De Rotterdammer, ip Maart:

Tegen alle verwachtingen in heeft de Regeering voor de onredelijke eischen der Entente gebogen.

Het kost moeite om in sobere bewoordingen de gedachten te vertolken, door deze beslissing gewekt.

Pijnlijken indruk maakt zij in menig opzicht en een meer bevredigende houding ware denkbaar.

Meer bevredigend tegenover Duitschland, dat slechts gevraagd is of binnen twee maanden 100.000 ton tarwe geleverd kon worden, terwijl de Regeering pas had verklaard, tot 1 Augustus graan in voorraad te hebben.

Meer bevredigend tegenover de Geallieerden, die nu in den eigengerechtigden waan kunnen leven, alsof hun gewelddaad wordt gesanctionneerd.

Meer bevredigend tegenover ons volk, waarbij het besef had moeten worden verlevendigd, dat fierheid en onafhankelijkheidszin zijn ideëele goederen, wier waardij de Nederlandsche Regeering weet te schatten.

Maandag 18 Maart is voor Nederland de donkerste dag in dezen crisistijd.

De Rotterdammer, ip Maart, onder het opschrift „Wat het ergst is":

Dat Engeland en Amerika onze schepen willen stelen — het is erg.

Dat daardoor aan ons volksbestaan een onherstelbare schade wordt toegebracht — het is erg.

Maar in dit tartende onrecht is toch dit niet het ergste.

Want veel ernstiger dan het stoffelijke nadeel, dat ons wordt toegebracht, is de zedelijke schade, die met dit alles wordt berokkend.
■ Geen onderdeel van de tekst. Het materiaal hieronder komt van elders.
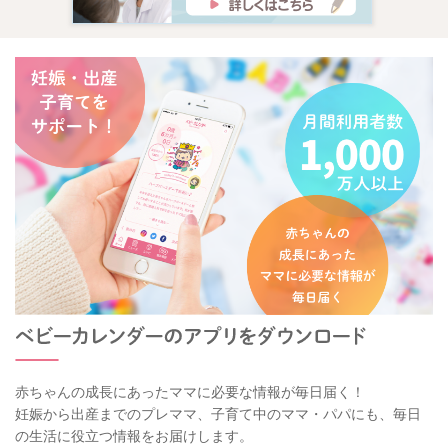
赤ちゃんの成長にあったママに必要な情報が毎日届く！
妊娠から出産までのプレママ、子育て中のママ・パパにも、毎日
の生活に役立つ情報をお届けします。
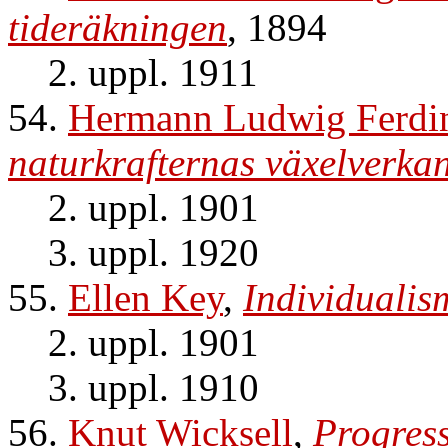
tideräkningen
, 1894
2. uppl. 1911
54.
Hermann Ludwig Ferdi
naturkrafternas växelverka
2. uppl. 1901
3. uppl. 1920
55.
Ellen Key
,
Individualis
2. uppl. 1901
3. uppl. 1910
56.
Knut Wicksell
,
Progress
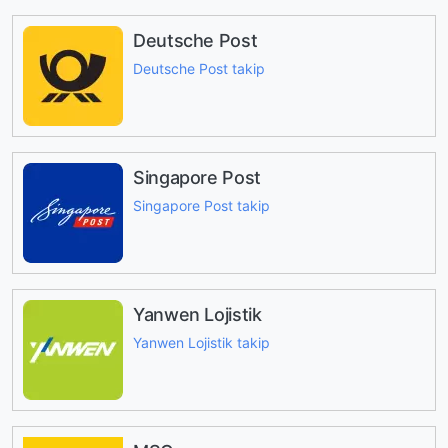
Deutsche Post
Deutsche Post takip
Singapore Post
Singapore Post takip
Yanwen Lojistik
Yanwen Lojistik takip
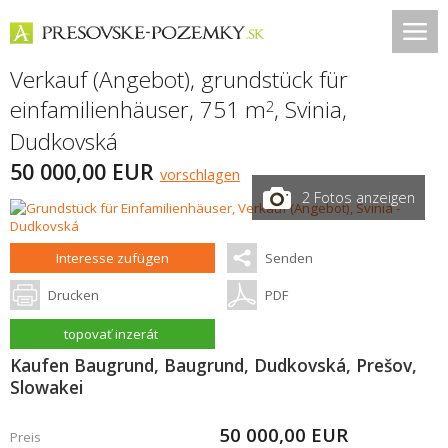
Verkauf (Angebot), grundstück für
einfamilienhäuser, 751 m
,
Svinia
,
2
Dudkovská
50 000,00 EUR
vorschlagen
2 Fotos anzeigen
Interesse zufügen
Senden
Drucken
PDF
topovať inzerát
Kaufen Baugrund, Baugrund, Dudkovská, Prešov,
Slowakei
50 000,00
EUR
Preis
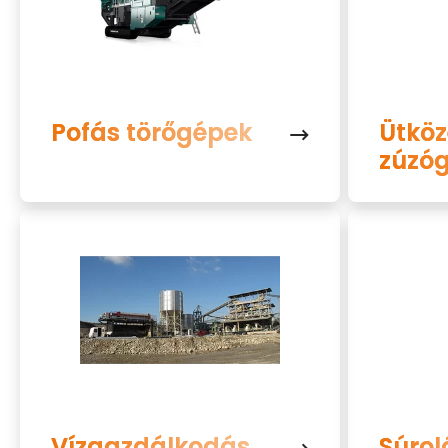
Pofás törőgépek
Ütköz
zúzó
Vízgazdálkodás
Súro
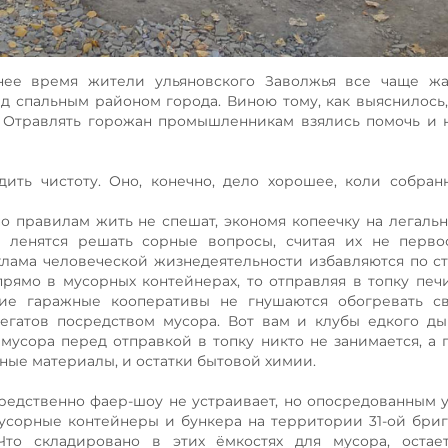
днее время жители ульяновского Заволжья все чаще жа
 спальным районом города. Виною тому, как выяснилось,
. Отравлять горожан промышленникам взялись помочь и
одить чистоту. Оно, конечно, дело хорошее, коли собра
по правилам жить не спешат, экономя копеечку на легаль
о ленятся решать сорные вопросы, считая их не перво
хлама человеческой жизнедеятельности избавляются по ст
прямо в мусорных контейнерах, то отправляя в топку печи
гие гаражные кооперативы не гнушаются обогревать св
егатов посредством мусора. Вот вам и клубы едкого ды
 мусора перед отправкой в топку никто не занимается, а 
чные материалы, и остатки бытовой химии.
посредственно фаер-шоу не устраивает, но опосредованным 
усорные контейнеры и бункера на территории 31-ой бри
Что складировано в этих ёмкостях для мусора, остает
Onder het aanheffen van heilige leuzen, met verkondiging van aangrijpende Idealen als „bescherming der kleine natiën", „handhaving van de vrijheid ter zee" zijn Engeland en Amerika den oorlog begonnen.

Spottend hoongelach wordt slechts gehoord als maar even op de zedelijkheidsmijmeringen van John Buil en Jonathan wordt gedoeld.

Daar komt door de cynische rechtsverkrachting van de overweldigers in dezen oorlog een zekere ongevoeligheid voor ideëele overwegingen, die het het heele volksleven bederft en welke zich vroeg of laat zal wreken.

De zedelijke schade — die is het ergste.